Like most sayings, being snappy is more useful that being correct, but there’s also an important meaning there if we take the snap out of it.
- phoenixz ( @phoenixz@lemmy.ca ) 2•8 months ago
Everyone here will balk and biych about it and rightly so, but this will happen, unfortunately. Why? Because Ubisoft is on the path of enshittification, and most of humanity are dumb and don’t care and will walk willingly like sheep to the slaughter.
- treadful ( @treadful@lemmy.zip ) English2•8 months ago
Never was
- dangblingus ( @dangblingus@lemmy.dbzer0.com ) 2•8 months ago
Hey I’ve seen this one before!
- Geometrinen_Gepardi ( @Geometrinen_Gepardi@sopuli.xyz ) 1•8 months ago
Can someone explain the logic behind this?

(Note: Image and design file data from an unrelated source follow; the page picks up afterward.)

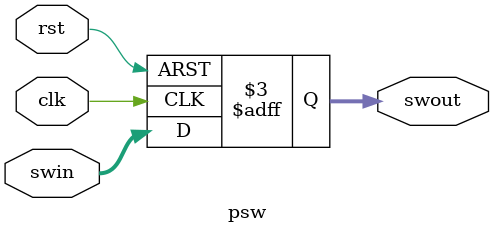
<source format=v>
module psw(swout,swin,clk,rst); //asynchronous reset 4-bit register
	output reg [3:0] swout;
	input [3:0] swin;
	input clk,rst;
	always @(posedge clk or negedge rst)
		begin
			if(!rst)
				swout <= 4'b0000;
			else
				swout <= swin;
		end
endmodule

				
			
</source>
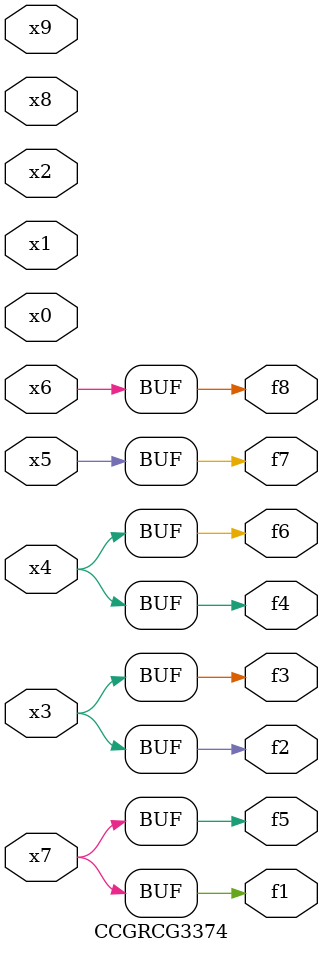
<source format=v>
module CCGRCG3374(
	input x0, x1, x2, x3, x4, x5, x6, x7, x8, x9,
	output f1, f2, f3, f4, f5, f6, f7, f8
);
	assign f1 = x7;
	assign f2 = x3;
	assign f3 = x3;
	assign f4 = x4;
	assign f5 = x7;
	assign f6 = x4;
	assign f7 = x5;
	assign f8 = x6;
endmodule

</source>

Other than “they say that, so we get to say this!”
- RmDebArc_5 ( @RmDebArc_5@lemmy.ml ) English5•8 months ago
If you purchase it and they can still take it away from you at will, it isn’t something that can be owned. If it isn’t something that can be owned, piracy isn’t stealing because for it to be stealing somebody would have to own it.